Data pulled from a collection
>>

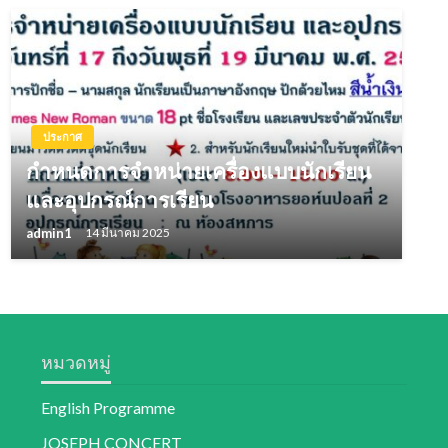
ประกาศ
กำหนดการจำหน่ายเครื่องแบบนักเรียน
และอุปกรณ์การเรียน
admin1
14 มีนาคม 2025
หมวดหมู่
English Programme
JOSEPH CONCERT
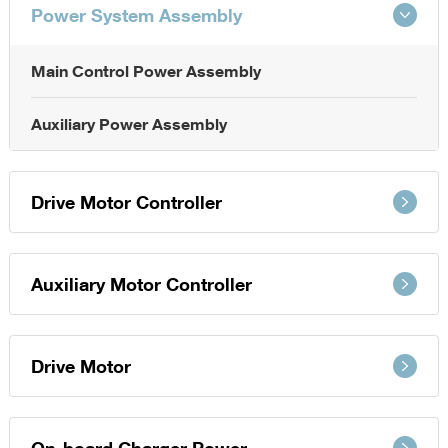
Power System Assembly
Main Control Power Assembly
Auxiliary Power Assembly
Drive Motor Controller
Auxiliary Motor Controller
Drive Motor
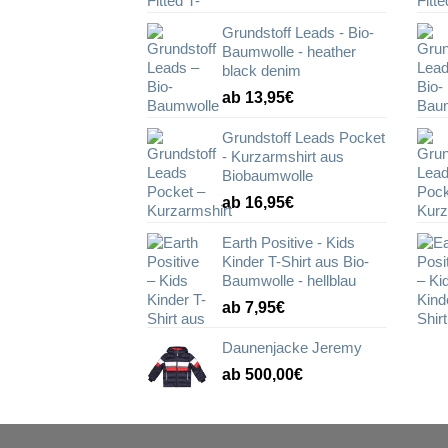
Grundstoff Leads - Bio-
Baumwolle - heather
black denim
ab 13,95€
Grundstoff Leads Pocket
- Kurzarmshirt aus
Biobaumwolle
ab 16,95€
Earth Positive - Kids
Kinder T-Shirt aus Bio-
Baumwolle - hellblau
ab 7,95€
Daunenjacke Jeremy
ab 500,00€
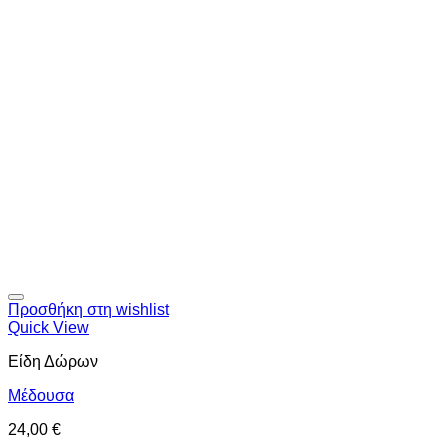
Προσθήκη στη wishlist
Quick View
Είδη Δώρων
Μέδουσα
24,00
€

<<
>>

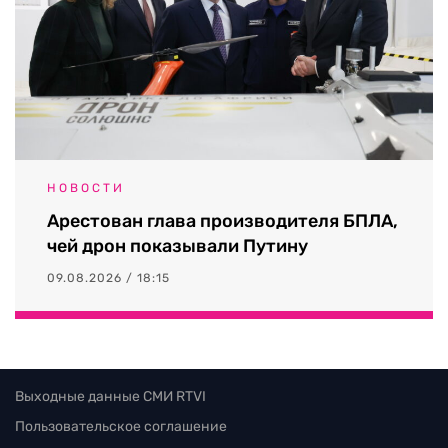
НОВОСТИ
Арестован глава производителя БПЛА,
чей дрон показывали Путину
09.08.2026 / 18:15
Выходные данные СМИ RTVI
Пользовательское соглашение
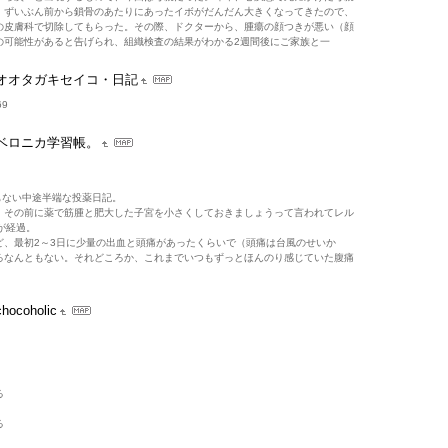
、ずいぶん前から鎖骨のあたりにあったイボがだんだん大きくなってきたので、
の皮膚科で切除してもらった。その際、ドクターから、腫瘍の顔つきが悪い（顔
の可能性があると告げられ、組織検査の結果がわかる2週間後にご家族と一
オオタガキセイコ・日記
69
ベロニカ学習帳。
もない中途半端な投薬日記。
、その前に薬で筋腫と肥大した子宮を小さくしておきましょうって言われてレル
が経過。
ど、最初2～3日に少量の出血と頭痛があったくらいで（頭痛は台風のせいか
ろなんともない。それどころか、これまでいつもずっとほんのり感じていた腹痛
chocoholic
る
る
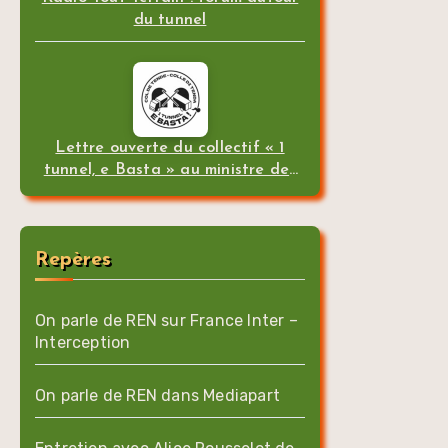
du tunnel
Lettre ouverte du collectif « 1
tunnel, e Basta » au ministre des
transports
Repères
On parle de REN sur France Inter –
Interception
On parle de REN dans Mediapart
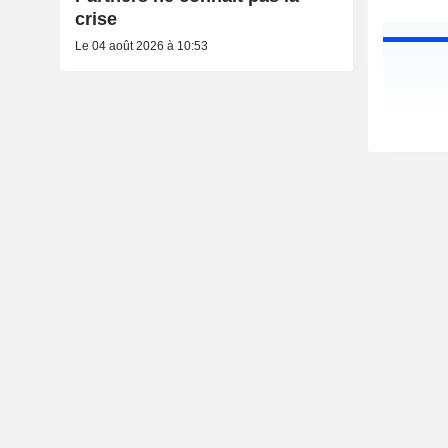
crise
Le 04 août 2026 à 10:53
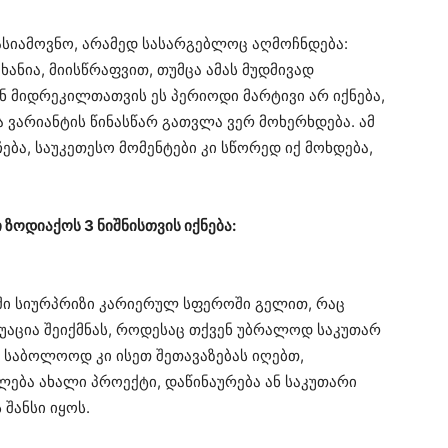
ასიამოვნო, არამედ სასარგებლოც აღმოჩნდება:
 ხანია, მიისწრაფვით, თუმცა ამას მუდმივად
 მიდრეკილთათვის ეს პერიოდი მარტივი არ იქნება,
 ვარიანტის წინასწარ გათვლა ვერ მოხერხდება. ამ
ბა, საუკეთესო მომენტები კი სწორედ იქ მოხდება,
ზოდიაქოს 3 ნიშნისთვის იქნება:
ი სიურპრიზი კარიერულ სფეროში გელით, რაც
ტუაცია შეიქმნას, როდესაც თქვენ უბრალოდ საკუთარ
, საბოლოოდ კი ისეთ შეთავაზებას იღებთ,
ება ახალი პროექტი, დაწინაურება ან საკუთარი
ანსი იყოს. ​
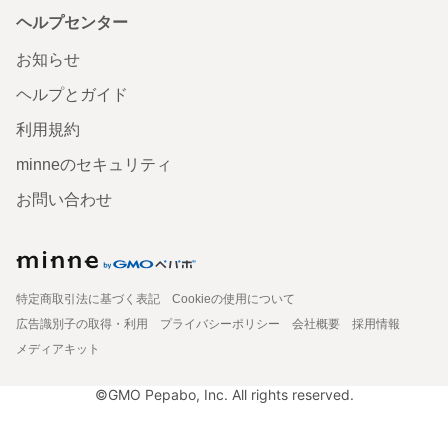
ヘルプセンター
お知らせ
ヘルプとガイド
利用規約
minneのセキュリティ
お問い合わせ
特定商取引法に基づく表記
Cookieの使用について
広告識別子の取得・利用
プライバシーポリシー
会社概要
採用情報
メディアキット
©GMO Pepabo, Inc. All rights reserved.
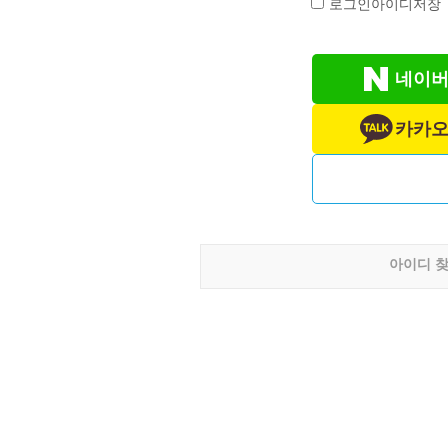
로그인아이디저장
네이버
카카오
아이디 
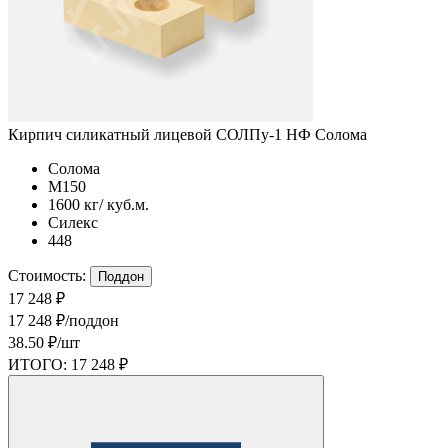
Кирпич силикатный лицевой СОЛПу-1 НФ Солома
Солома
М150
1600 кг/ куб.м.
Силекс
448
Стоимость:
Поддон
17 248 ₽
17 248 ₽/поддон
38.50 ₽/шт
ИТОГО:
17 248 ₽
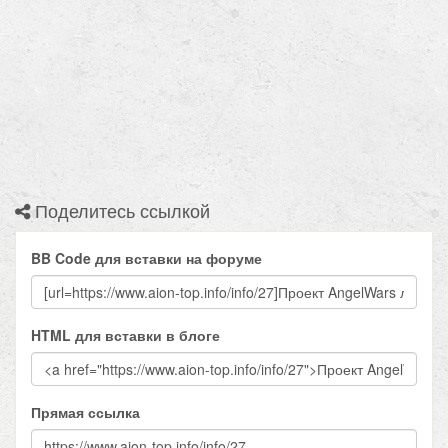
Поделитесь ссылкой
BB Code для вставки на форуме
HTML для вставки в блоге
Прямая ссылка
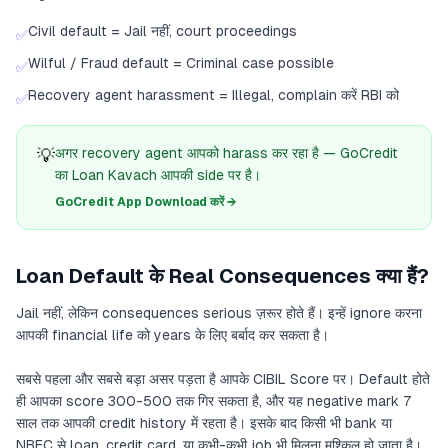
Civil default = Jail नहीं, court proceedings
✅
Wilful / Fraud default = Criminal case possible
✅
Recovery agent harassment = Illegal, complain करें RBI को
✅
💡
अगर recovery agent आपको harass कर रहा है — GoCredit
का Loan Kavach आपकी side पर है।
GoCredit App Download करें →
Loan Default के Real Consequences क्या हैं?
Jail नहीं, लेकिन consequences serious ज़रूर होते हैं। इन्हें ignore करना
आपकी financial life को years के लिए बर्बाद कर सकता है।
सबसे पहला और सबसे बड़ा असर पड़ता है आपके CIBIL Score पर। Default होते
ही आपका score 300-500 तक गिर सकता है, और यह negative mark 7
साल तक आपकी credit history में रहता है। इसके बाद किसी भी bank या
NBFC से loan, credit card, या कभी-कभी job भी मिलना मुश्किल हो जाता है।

<<

**DIRECTIONS FOR THIS TASK:** Reproduce the listing's lines word for word, starting at the line that contains "Кирпич силикатный лицевой СОЛПу-1 НФ Солома" and stopping after the line that contains "Прямая ссылка". Leave the pictures out of your answer.

**REPLY TO THE EXERCISE:**
Кирпич силикатный лицевой СОЛПу-1 НФ Солома
Солома
М150
1600 кг/ куб.м.
Силекс
448
Стоимость:
Поддон
17 248 ₽
17 248 ₽/поддон
38.50 ₽/шт
ИТОГО:
17 248 ₽
Поделитесь ссылкой
BB Code для вставки на форуме
HTML для вставки в блоге
Прямая ссылка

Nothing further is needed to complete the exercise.